Conditions initially appeared as predicted: it was perishing cold in the car park but rapidly became warm as we climbed up towards Lingmoor Fell and the Coniston fells came into view.
Descending to the pass road just before Side Pike, Pike o'Blisco gained in stature with every step and we took the contouring path from the summit of the pass that joins the main route at Redacre Gill. It was hard work up the pitched path with four days of winter backpacking gear but we remained quite cool in the shade - a strange thought for mid February!.
We left the well trodden highway just before Great Knott and climbed L to the trio of tops of Cold Pike, a fine and often deserted area. Rounding the head of Gaitscale Gill brought us to the even less visited but excellent Little Stand with its summit tarns, where we made our pitch with a colourful sunset reflected in the water.

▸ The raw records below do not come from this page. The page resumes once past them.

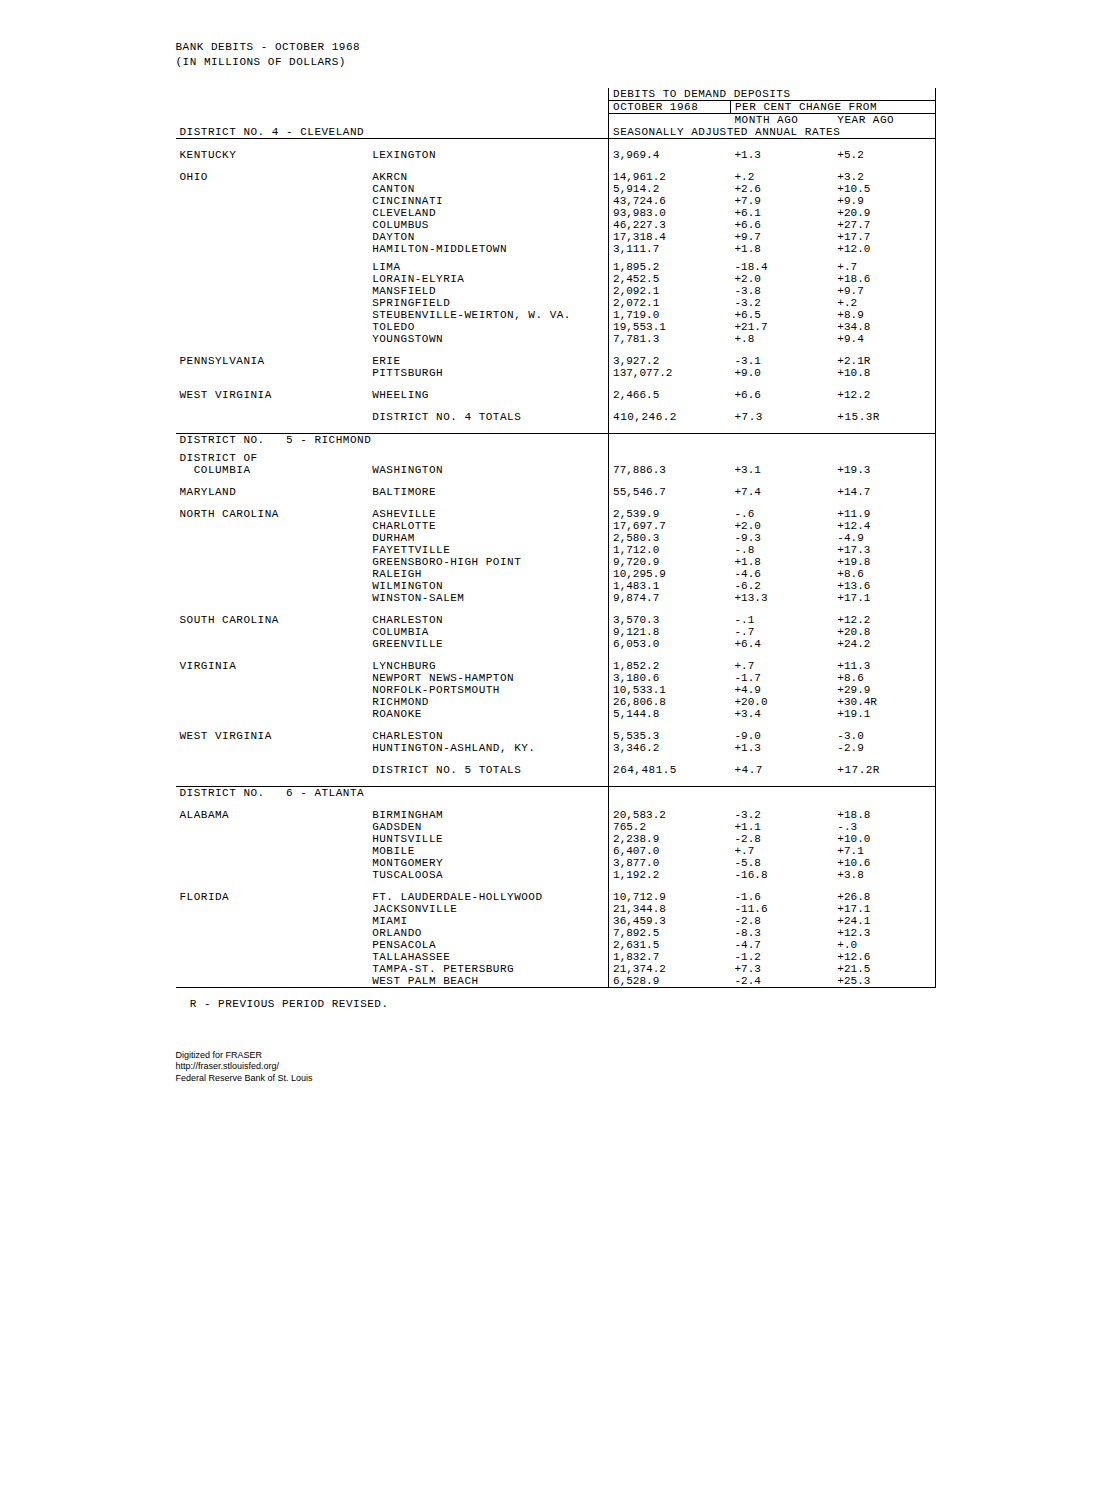BANK DEBITS - OCTOBER 1968
(IN MILLIONS OF DOLLARS)
| | | DEBITS TO DEMAND DEPOSITS |
| | | OCTOBER 1968 | PER CENT CHANGE FROM |
| | | | MONTH AGO | YEAR AGO |
| DISTRICT NO. 4 - CLEVELAND | | SEASONALLY ADJUSTED ANNUAL RATES |
| KENTUCKY | LEXINGTON | 3,969.4 | +1.3 | +5.2 |
| OHIO | AKRCN | 14,961.2 | +.2 | +3.2 |
| | CANTON | 5,914.2 | +2.6 | +10.5 |
| | CINCINNATI | 43,724.6 | +7.9 | +9.9 |
| | CLEVELAND | 93,983.0 | +6.1 | +20.9 |
| | COLUMBUS | 46,227.3 | +6.6 | +27.7 |
| | DAYTON | 17,318.4 | +9.7 | +17.7 |
| | HAMILTON-MIDDLETOWN | 3,111.7 | +1.8 | +12.0 |
| | LIMA | 1,895.2 | -18.4 | +.7 |
| | LORAIN-ELYRIA | 2,452.5 | +2.0 | +18.6 |
| | MANSFIELD | 2,092.1 | -3.8 | +9.7 |
| | SPRINGFIELD | 2,072.1 | -3.2 | +.2 |
| | STEUBENVILLE-WEIRTON, W. VA. | 1,719.0 | +6.5 | +8.9 |
| | TOLEDO | 19,553.1 | +21.7 | +34.8 |
| | YOUNGSTOWN | 7,781.3 | +.8 | +9.4 |
| PENNSYLVANIA | ERIE | 3,927.2 | -3.1 | +2.1R |
| | PITTSBURGH | 137,077.2 | +9.0 | +10.8 |
| WEST VIRGINIA | WHEELING | 2,466.5 | +6.6 | +12.2 |
| | DISTRICT NO. 4 TOTALS | 410,246.2 | +7.3 | +15.3R |
| DISTRICT NO. 5 - RICHMOND | | | |
| DISTRICT OF | | | | |
| COLUMBIA | WASHINGTON | 77,886.3 | +3.1 | +19.3 |
| MARYLAND | BALTIMORE | 55,546.7 | +7.4 | +14.7 |
| NORTH CAROLINA | ASHEVILLE | 2,539.9 | -.6 | +11.9 |
| | CHARLOTTE | 17,697.7 | +2.0 | +12.4 |
| | DURHAM | 2,580.3 | -9.3 | -4.9 |
| | FAYETTVILLE | 1,712.0 | -.8 | +17.3 |
| | GREENSBORO-HIGH POINT | 9,720.9 | +1.8 | +19.8 |
| | RALEIGH | 10,295.9 | -4.6 | +8.6 |
| | WILMINGTON | 1,483.1 | -6.2 | +13.6 |
| | WINSTON-SALEM | 9,874.7 | +13.3 | +17.1 |
| SOUTH CAROLINA | CHARLESTON | 3,570.3 | -.1 | +12.2 |
| | COLUMBIA | 9,121.8 | -.7 | +20.8 |
| | GREENVILLE | 6,053.0 | +6.4 | +24.2 |
| VIRGINIA | LYNCHBURG | 1,852.2 | +.7 | +11.3 |
| | NEWPORT NEWS-HAMPTON | 3,180.6 | -1.7 | +8.6 |
| | NORFOLK-PORTSMOUTH | 10,533.1 | +4.9 | +29.9 |
| | RICHMOND | 26,806.8 | +20.0 | +30.4R |
| | ROANOKE | 5,144.8 | +3.4 | +19.1 |
| WEST VIRGINIA | CHARLESTON | 5,535.3 | -9.0 | -3.0 |
| | HUNTINGTON-ASHLAND, KY. | 3,346.2 | +1.3 | -2.9 |
| | DISTRICT NO. 5 TOTALS | 264,481.5 | +4.7 | +17.2R |
| DISTRICT NO. 6 - ATLANTA | | | |
| ALABAMA | BIRMINGHAM | 20,583.2 | -3.2 | +18.8 |
| | GADSDEN | 765.2 | +1.1 | -.3 |
| | HUNTSVILLE | 2,238.9 | -2.8 | +10.0 |
| | MOBILE | 6,407.0 | +.7 | +7.1 |
| | MONTGOMERY | 3,877.0 | -5.8 | +10.6 |
| | TUSCALOOSA | 1,192.2 | -16.8 | +3.8 |
| FLORIDA | FT. LAUDERDALE-HOLLYWOOD | 10,712.9 | -1.6 | +26.8 |
| | JACKSONVILLE | 21,344.8 | -11.6 | +17.1 |
| | MIAMI | 36,459.3 | -2.8 | +24.1 |
| | ORLANDO | 7,892.5 | -8.3 | +12.3 |
| | PENSACOLA | 2,631.5 | -4.7 | +.0 |
| | TALLAHASSEE | 1,832.7 | -1.2 | +12.6 |
| | TAMPA-ST. PETERSBURG | 21,374.2 | +7.3 | +21.5 |
| | WEST PALM BEACH | 6,528.9 | -2.4 | +25.3 |
R - PREVIOUS PERIOD REVISED.
Digitized for FRASER
http://fraser.stlouisfed.org/
Federal Reserve Bank of St. Louis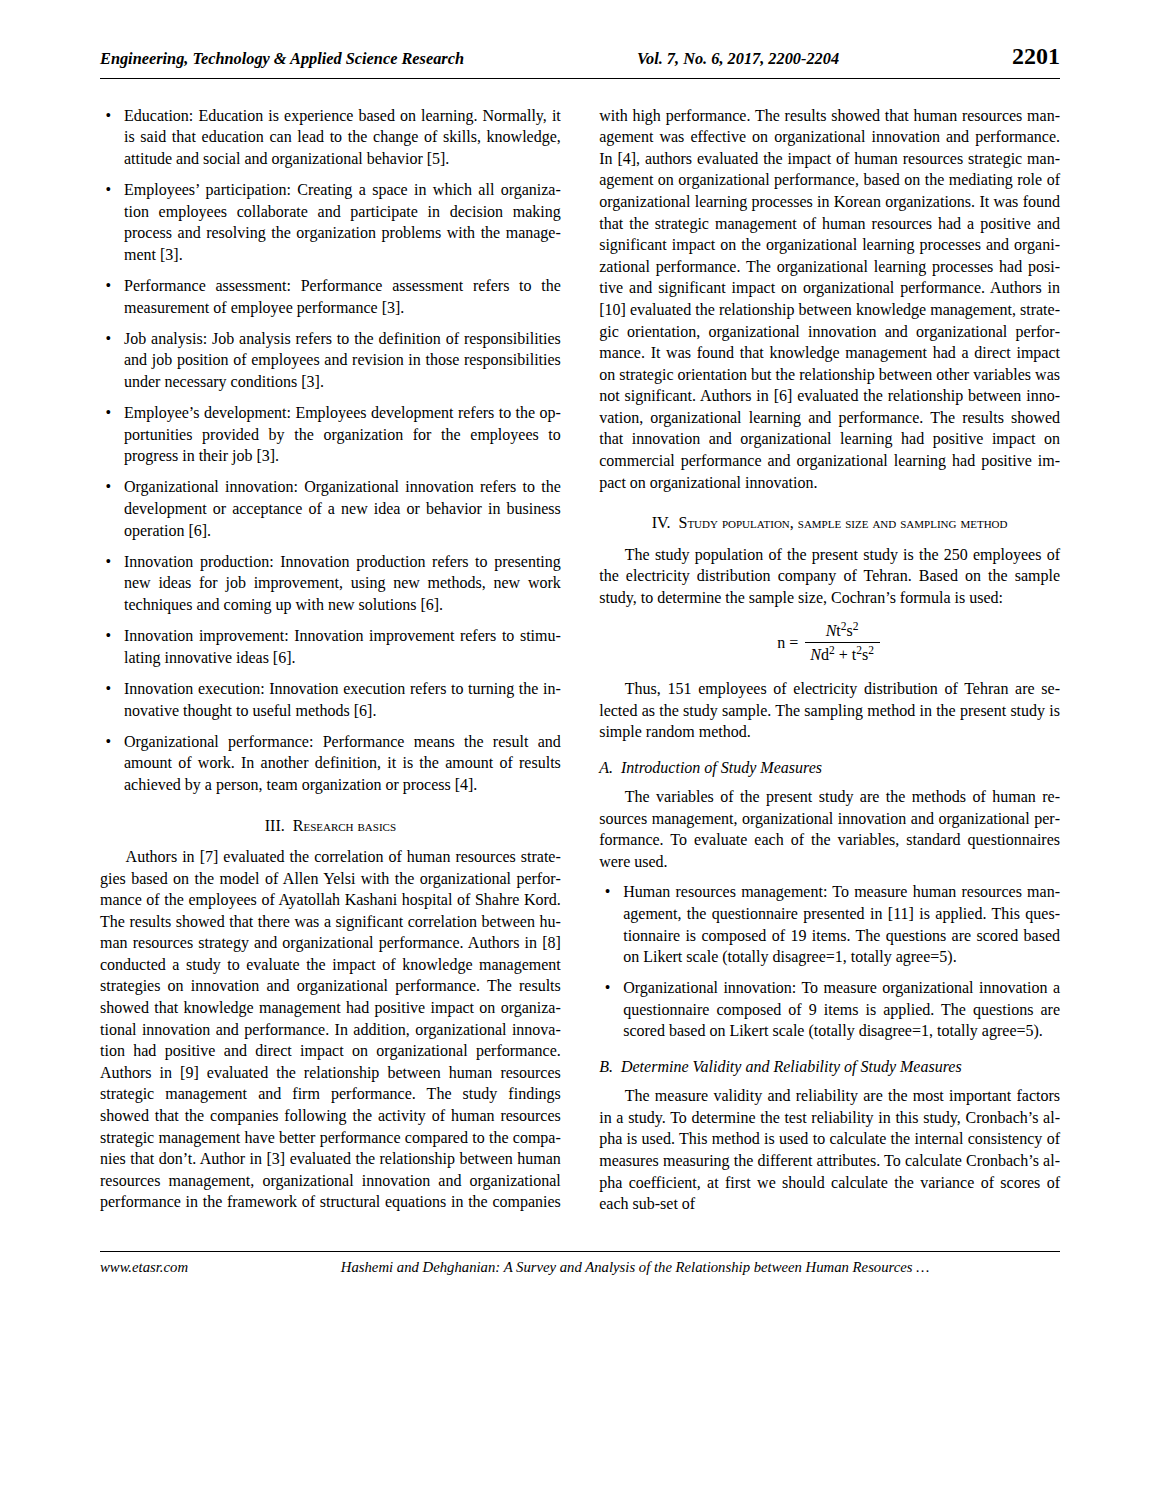Engineering, Technology & Applied Science Research
Vol. 7, No. 6, 2017, 2200-2204
2201
Education: Education is experience based on learning. Normally, it is said that education can lead to the change of skills, knowledge, attitude and social and organizational behavior [5].
Employees’ participation: Creating a space in which all organization employees collaborate and participate in decision making process and resolving the organization problems with the management [3].
Performance assessment: Performance assessment refers to the measurement of employee performance [3].
Job analysis: Job analysis refers to the definition of responsibilities and job position of employees and revision in those responsibilities under necessary conditions [3].
Employee’s development: Employees development refers to the opportunities provided by the organization for the employees to progress in their job [3].
Organizational innovation: Organizational innovation refers to the development or acceptance of a new idea or behavior in business operation [6].
Innovation production: Innovation production refers to presenting new ideas for job improvement, using new methods, new work techniques and coming up with new solutions [6].
Innovation improvement: Innovation improvement refers to stimulating innovative ideas [6].
Innovation execution: Innovation execution refers to turning the innovative thought to useful methods [6].
Organizational performance: Performance means the result and amount of work. In another definition, it is the amount of results achieved by a person, team organization or process [4].
III. Research basics
Authors in [7] evaluated the correlation of human resources strategies based on the model of Allen Yelsi with the organizational performance of the employees of Ayatollah Kashani hospital of Shahre Kord. The results showed that there was a significant correlation between human resources strategy and organizational performance. Authors in [8] conducted a study to evaluate the impact of knowledge management strategies on innovation and organizational performance. The results showed that knowledge management had positive impact on organizational innovation and performance. In addition, organizational innovation had positive and direct impact on organizational performance. Authors in [9] evaluated the relationship between human resources strategic management and firm performance. The study findings showed that the companies following the activity of human resources strategic management have better performance compared to the companies that don’t. Author in [3] evaluated the relationship between human resources management, organizational innovation and organizational performance in the framework of structural equations in the companies with high performance. The results showed that human resources management was effective on organizational innovation and performance. In [4], authors evaluated the impact of human resources strategic management on organizational performance, based on the mediating role of organizational learning processes in Korean organizations. It was found that the strategic management of human resources had a positive and significant impact on the organizational learning processes and organizational performance. The organizational learning processes had positive and significant impact on organizational performance. Authors in [10] evaluated the relationship between knowledge management, strategic orientation, organizational innovation and organizational performance. It was found that knowledge management had a direct impact on strategic orientation but the relationship between other variables was not significant. Authors in [6] evaluated the relationship between innovation, organizational learning and performance. The results showed that innovation and organizational learning had positive impact on commercial performance and organizational learning had positive impact on organizational innovation.
IV. Study population, sample size and sampling method
The study population of the present study is the 250 employees of the electricity distribution company of Tehran. Based on the sample study, to determine the sample size, Cochran’s formula is used:
n = Nt2s2 Nd2 + t2s2
Thus, 151 employees of electricity distribution of Tehran are selected as the study sample. The sampling method in the present study is simple random method.
A. Introduction of Study Measures
The variables of the present study are the methods of human resources management, organizational innovation and organizational performance. To evaluate each of the variables, standard questionnaires were used.
Human resources management: To measure human resources management, the questionnaire presented in [11] is applied. This questionnaire is composed of 19 items. The questions are scored based on Likert scale (totally disagree=1, totally agree=5).
Organizational innovation: To measure organizational innovation a questionnaire composed of 9 items is applied. The questions are scored based on Likert scale (totally disagree=1, totally agree=5).
B. Determine Validity and Reliability of Study Measures
The measure validity and reliability are the most important factors in a study. To determine the test reliability in this study, Cronbach’s alpha is used. This method is used to calculate the internal consistency of measures measuring the different attributes. To calculate Cronbach’s alpha coefficient, at first we should calculate the variance of scores of each sub-set of
www.etasr.com
Hashemi and Dehghanian: A Survey and Analysis of the Relationship between Human Resources …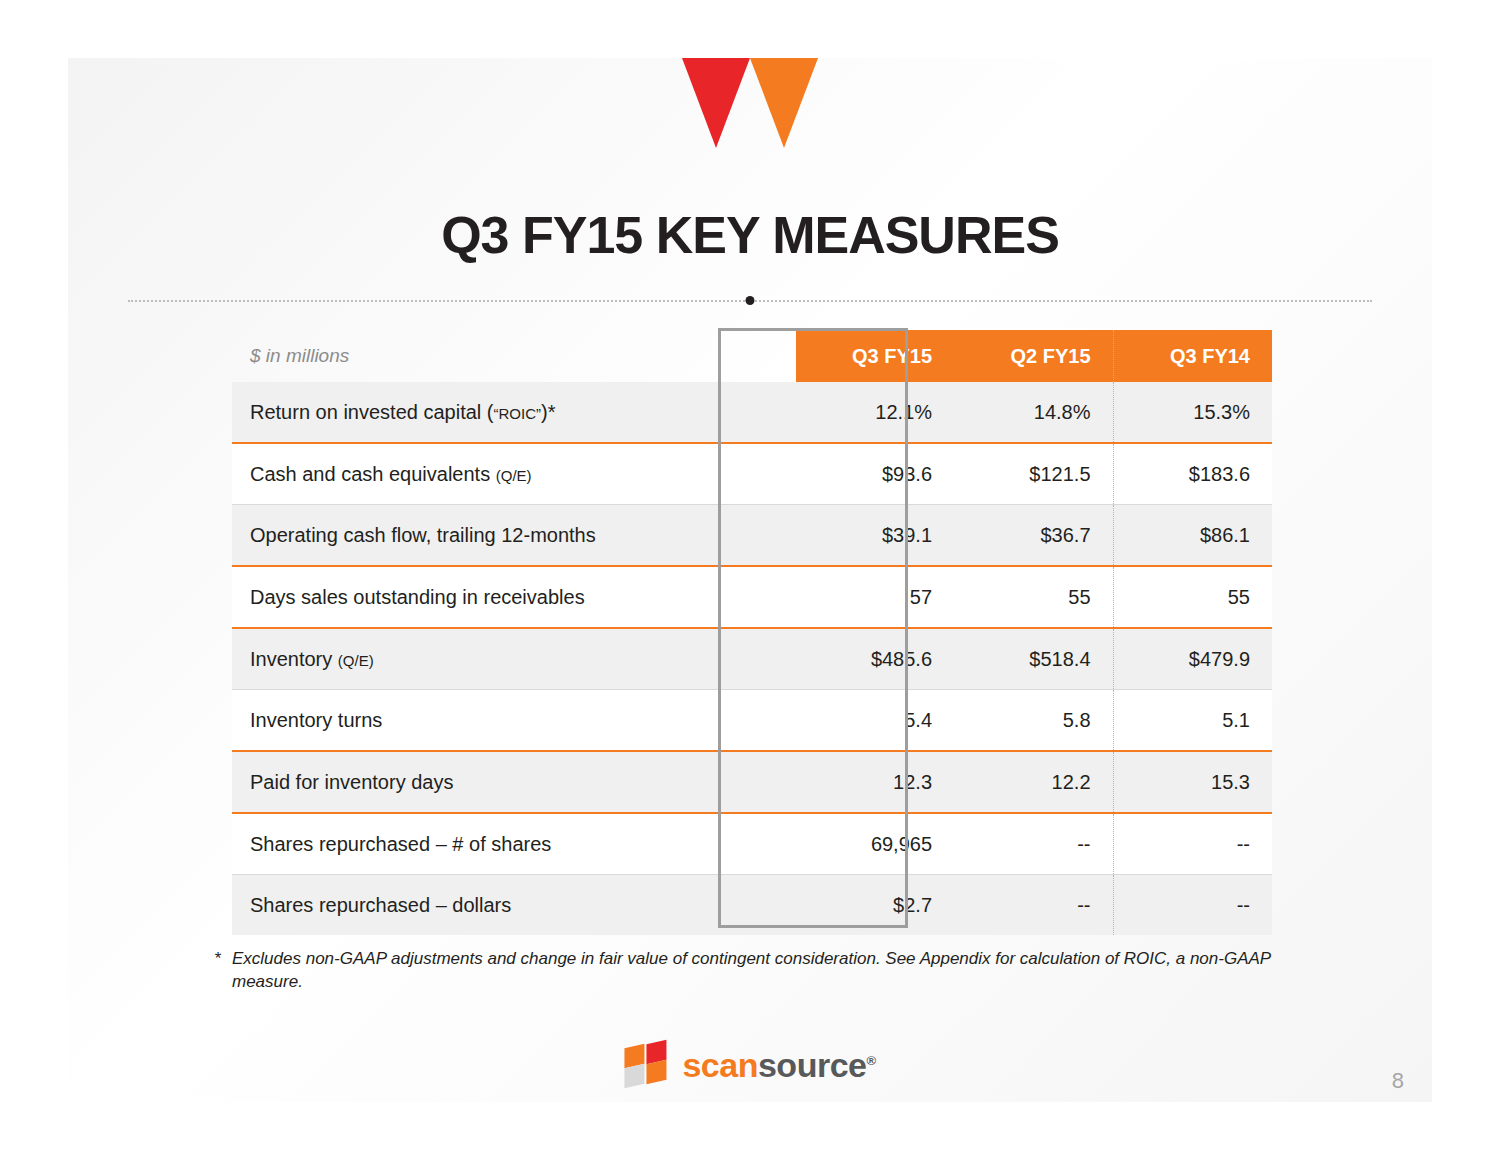Q3 FY15 KEY MEASURES
| $ in millions | Q3 FY15 | Q2 FY15 | Q3 FY14 |
| --- | --- | --- | --- |
| Return on invested capital ( “ROIC” )* | 12.1% | 14.8% | 15.3% |
| Cash and cash equivalents (Q/E) | $93.6 | $121.5 | $183.6 |
| Operating cash flow, trailing 12-months | $39.1 | $36.7 | $86.1 |
| Days sales outstanding in receivables | 57 | 55 | 55 |
| Inventory (Q/E) | $485.6 | $518.4 | $479.9 |
| Inventory turns | 5.4 | 5.8 | 5.1 |
| Paid for inventory days | 12.3 | 12.2 | 15.3 |
| Shares repurchased – # of shares | 69,965 | -- | -- |
| Shares repurchased – dollars | $2.7 | -- | -- |
* Excludes non-GAAP adjustments and change in fair value of contingent consideration. See Appendix for calculation of ROIC, a non-GAAP measure.
scan source®
8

After a mild night there was a weak inversion of thin cloud and we could just see the Yorkshire hills peeping out on the horizon, distinguished by the unmistakable shape of Ingleborough, while nearer to hand were Black Combe and Harter Fell. The orange early light was catching the southern slopes of Crinkle Crags.
We managed the famous 'bad step' on Crinkle Crags with our winter gear by a joint effort: I went up first with my pack, reached down and took Vivien's, then helped her up the two big steps. It isn't technically difficult at all, but one does need a fair amount of leg and arm strength and it helps if the rock is dry.
The climb from Three Tarns to Bow Fell was very warm but the views were superb and there was a cooling breeze around the top. Down to Ore Gap and ascending Esk Pike, it made a change to see the fine views from this peak, it is usually misted out on our visits. Climbing past Esk Hause into Calf Cove there were many people descending from Scafell Pike, some looking rather surprised to see us going the other way, but fortunately we were spared the oblique inquisition from the dreaded Mr. Mountain Safety Man!. A helicopter was hovering on Esk Pike as if about to land, presumably just an exercise as we had just come down that way with nothing happening.
There were still quite a few stragglers including families with young children coming down from the Pike as we veered off L to Ill Crag, a pitch we had been promising ourselves for a while. There is a great view down into upper Eskdale from the edge below the summit rock pile.
A dawn start gave a warm orange glow on Scafell Pike as we set off to traverse the tangled boulder field before the final climb to the roof of England, the silence broken only by the cronk of a pair of inquisitive ravens, one of which flew into a photo we were taking from the summit.
Returning via Calf Cove and meeting an early fell runner, we detoured to Great End, an old favourite with fine views of its own and a good place to linger.
Descending to Angle Tarn out of the breeze it became incredibly warm and it remained so on the traverse of Martcrag Moor, and we were drinking a lot of water to stay cool and hydrated. The breeze picked up again approaching the steep climb of Harrison Stickle. Time was rather short to include the traverse around to Pavey Ark and we walked directly across to Thunacar Knott, making a pitch by the tarn.
It was noticably colder than last night but still fairly mild and frost free despite the clear sky locally. This morning the predicted bank of cloud had reached the eastern fells and there was a dense cap of cloud in a sharp line over the Helvellyn ridge, and it would persist all day. Walking to High Raise we saw a couple of deer, the first time we had seen them this far west in the central fells.
On High raise there were a couple of large orange ridge tents pitched at the NE corner of the summit plateau. We walked across to the last major top of the circuit Codale Head.
Our return route was the Blea Rigg ridge, an easy and very enjoyable undulating walk highlighted by some attractive little tarns. There is a splendid view near the start of Stickle Tarn with Harrison Stickle and the striated cliffs Pavey Ark above, while Codale tarn and Easedale Tarn are well seen to the left.